Обнаружено, что во всех 4-х случаях зависимость молярных соотношений KUα=[β-ЦД]/[a-ЦД] и KUγ=[β-ЦД]/[γ-ЦД] от величины (E/S) в двойных логарифмических координатах вырождаются в линейные (рис.1). Полученная информация позволяет подробно описывать и сравнивать динамику накопления различных форм ЦД, а также ее зависимость от дозы внесенного фермента для разных типов ЦГТаз. Например, при использовании β-ЦГТазы алкалотолерантной P.campinasensis (А), накопление β-ЦД относительно a-ЦД падает с увеличением относительной дозировки фермента и этот процесс сопровождается ростом отношения KUα, из чего следует, что удельный выход γ-ЦД также снижается по мере продолжения реакции.

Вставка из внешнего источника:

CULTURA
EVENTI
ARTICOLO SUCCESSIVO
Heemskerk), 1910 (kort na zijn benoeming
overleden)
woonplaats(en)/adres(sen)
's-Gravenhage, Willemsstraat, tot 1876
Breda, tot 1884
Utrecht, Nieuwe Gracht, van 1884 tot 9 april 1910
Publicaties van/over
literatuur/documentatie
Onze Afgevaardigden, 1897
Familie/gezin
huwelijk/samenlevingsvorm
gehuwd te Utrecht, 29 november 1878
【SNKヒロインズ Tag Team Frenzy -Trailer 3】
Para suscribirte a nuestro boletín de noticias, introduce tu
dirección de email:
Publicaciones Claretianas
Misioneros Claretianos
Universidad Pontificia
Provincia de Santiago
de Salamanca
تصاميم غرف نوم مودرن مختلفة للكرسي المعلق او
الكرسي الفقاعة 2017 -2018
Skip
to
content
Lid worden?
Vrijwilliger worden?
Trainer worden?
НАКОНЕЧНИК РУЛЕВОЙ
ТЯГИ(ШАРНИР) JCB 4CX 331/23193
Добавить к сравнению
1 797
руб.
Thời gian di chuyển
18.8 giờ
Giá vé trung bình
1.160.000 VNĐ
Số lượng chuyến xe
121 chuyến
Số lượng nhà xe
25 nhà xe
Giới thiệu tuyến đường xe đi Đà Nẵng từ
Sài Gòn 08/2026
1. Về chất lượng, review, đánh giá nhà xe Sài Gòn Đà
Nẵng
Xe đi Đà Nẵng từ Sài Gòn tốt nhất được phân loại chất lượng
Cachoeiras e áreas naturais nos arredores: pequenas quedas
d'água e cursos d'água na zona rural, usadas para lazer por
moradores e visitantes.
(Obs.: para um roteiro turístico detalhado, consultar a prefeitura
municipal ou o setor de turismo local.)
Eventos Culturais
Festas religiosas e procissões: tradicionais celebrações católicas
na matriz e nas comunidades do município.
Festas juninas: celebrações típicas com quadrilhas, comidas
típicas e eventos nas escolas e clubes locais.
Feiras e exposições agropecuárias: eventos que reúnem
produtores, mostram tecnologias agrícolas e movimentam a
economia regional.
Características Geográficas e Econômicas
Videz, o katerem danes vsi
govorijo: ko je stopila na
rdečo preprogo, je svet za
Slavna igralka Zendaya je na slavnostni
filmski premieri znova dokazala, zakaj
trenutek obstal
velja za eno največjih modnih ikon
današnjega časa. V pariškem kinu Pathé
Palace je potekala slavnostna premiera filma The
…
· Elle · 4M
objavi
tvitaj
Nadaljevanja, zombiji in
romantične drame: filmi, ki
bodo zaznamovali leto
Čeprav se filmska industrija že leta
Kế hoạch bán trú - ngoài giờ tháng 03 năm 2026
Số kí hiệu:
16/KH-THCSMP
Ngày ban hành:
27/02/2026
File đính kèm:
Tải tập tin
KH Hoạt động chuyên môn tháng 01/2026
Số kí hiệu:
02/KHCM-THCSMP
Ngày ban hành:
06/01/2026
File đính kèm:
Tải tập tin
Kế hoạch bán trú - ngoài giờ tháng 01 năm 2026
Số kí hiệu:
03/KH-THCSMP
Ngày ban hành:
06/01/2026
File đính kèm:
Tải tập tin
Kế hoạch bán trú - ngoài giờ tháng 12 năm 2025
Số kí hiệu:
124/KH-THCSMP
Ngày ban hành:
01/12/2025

Схожими кинетическими особенностями обладает бета-ЦГТаза P.illinoisensis (Г). Оба фермента, на ранних стадиях реакции (что адекватно низким удельным дозировкам ЦГТаз) катализируют преимущественное образование длинноцепочечных β-ЦД и γ-ЦД, которые по мере накопления начинают изомеризоваться в a-ЦД (6 глюкозных остатков). ЦГТаза P.macerans (В) катализирует трансформацию крахмала иным образом: сначала в среде накапливается a-ЦД, который по мере увеличения (E/S) трансформируется в β-ЦД. Каталитическая «ретрансформация» a- и γ-ЦД в β- форму, по мере нарастания их концентраций в ходе реакции явля- ется типичной и хорошо известной особенностью ферментов данного типа [15]. Бактерии вида P.ehimensis секретируют ЦГТазу широкой специфичности (Б), инициирующую превращение крахмала до смесей, пригодных для одновременного синтеза одновременно трех циклических декстринов. Для этого фермента характерно образование относительно постоянных соотношений a-, β- и γ-ЦД, мало зависящих от дозы внесенной ЦГТазы. ЦГТаза P.campinasensis в первые моменты реакции отличается ярко выраженной β-специфичностью, (А) но по мере трансформации субстрата в среде накапливается значительное количество a-формы. Оптимальными для трансформации крахмала в ЦД для всех четырех типов ЦГТаз можно считать их удельные дозировки на уровне 8÷10 мкКат/1г субстрата.

Таким образом, 4 культуры бактерий, секретирующие ЦГТазу и выделенные 3-мя различными методами, с использованием бета-ЦД и КМЦ-Na в качестве субстрата накопительных сред, принадлежат к роду Paenibacillus. ЦГТазы P.illinoisensis IB-1087; P.macerans IB-1053; P.campinasensis IB-417 по своим физико-химическим свойствам близки к описанным в литературе. Описание ЦГТазы P.ehimensis IB-739 (ВКМ B-2680D) выполнено впервые. Также впервые обнаружено, что при действии ЦГТаз на крахмал зависимость отношений [ β -ЦД]/[ a -ЦД] и [ β -ЦД]/[ γ -ЦД] от величины (E/S) в двойных логарифмических координатах вырождаются в линейную.

Николай Глебович Усанов, один из авторов, скоропостижно скончался при подготовке статьи к публикации.